AUDITING THE AUDITOR
If you believe your business manager (or accountant) is guilty of shady practices, or of not following generally accepted accounting procedures, you are perfectly within your rights to institute an audit of that person’s books. Sometimes such audits will turn up ill
egal practices. (One famous artist’s accountant who ultimately went off to jail actually paid his own taxes with his clients’ money, audited his own books—with predictable results—and even charged the artist with the costs of the audit!)
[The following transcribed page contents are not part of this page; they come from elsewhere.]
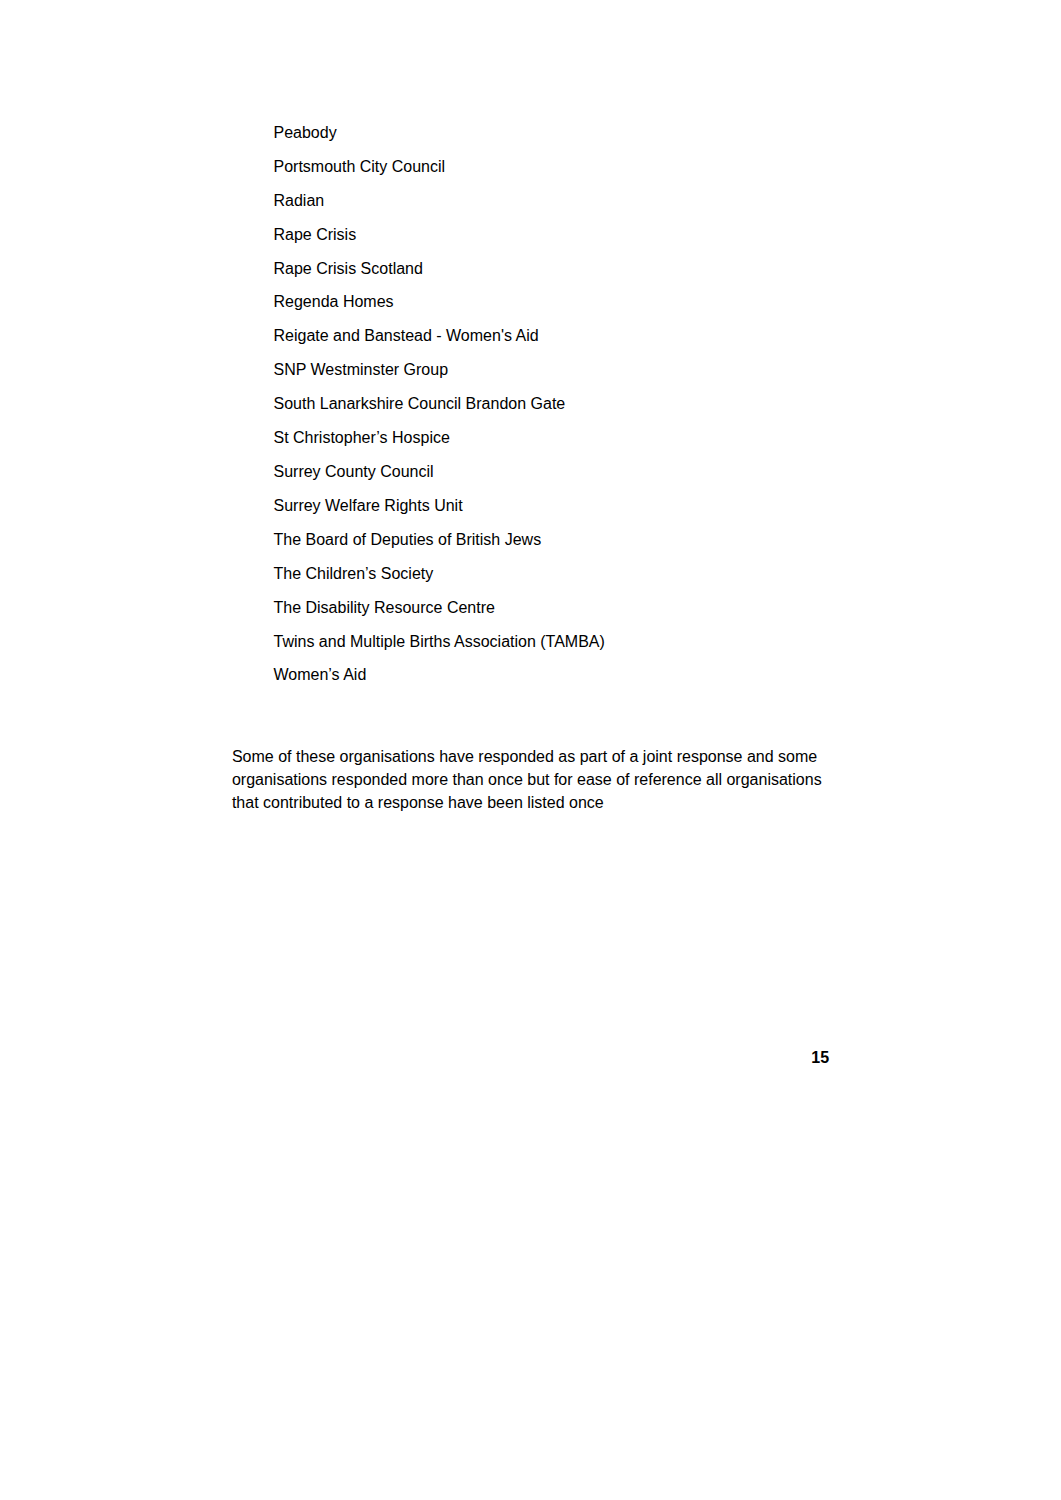Peabody
Portsmouth City Council
Radian
Rape Crisis
Rape Crisis Scotland
Regenda Homes
Reigate and Banstead - Women's Aid
SNP Westminster Group
South Lanarkshire Council Brandon Gate
St Christopher’s Hospice
Surrey County Council
Surrey Welfare Rights Unit
The Board of Deputies of British Jews
The Children’s Society
The Disability Resource Centre
Twins and Multiple Births Association (TAMBA)
Women’s Aid
Some of these organisations have responded as part of a joint response and some organisations responded more than once but for ease of reference all organisations that contributed to a response have been listed once
15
When you secure the services of an independent CPA to audit your business manager’s books and records, the report that is issued will likely affirm that the business manager is (1) not stealing, (2) not doing things that are ridiculous (for example, putting all of your assets into a checking account earning 2% interest), (3) complying with federal and state tax laws, and (4) maintaining orderly and complete files in anticipation of a future IRS audit. Sometimes it is comforting to know that all is in fact well. That will have positive resonance for both of you.
WHAT KIND OF BUSINESS IS BEING MANAGED?
If you are a sole proprietorship and rent a van to go to a gig or if you are a corporation and rent a van to go to a gig, which rental car expense is more likely to be deductible as a business expense? Trick question. The answer is both are equally deductible. Many people going into business for themselves—and artists are no exception—are motivated to incorporate simply because they believe that unless you have a corporation, you cannot deduct certain business expenses. This is a myth. If you spend money for business purposes, it is deductible. Period. You do not need a corporation to do this. Despite this, many accountants will suggest that deductions taken by corporations are more likely to survive an auditor’s sharp eye, or that the IRS regards a corporation as somehow more “legitimate” than a sole proprietorship (a so-called dba, which stands for “doing business as”) or a partnership.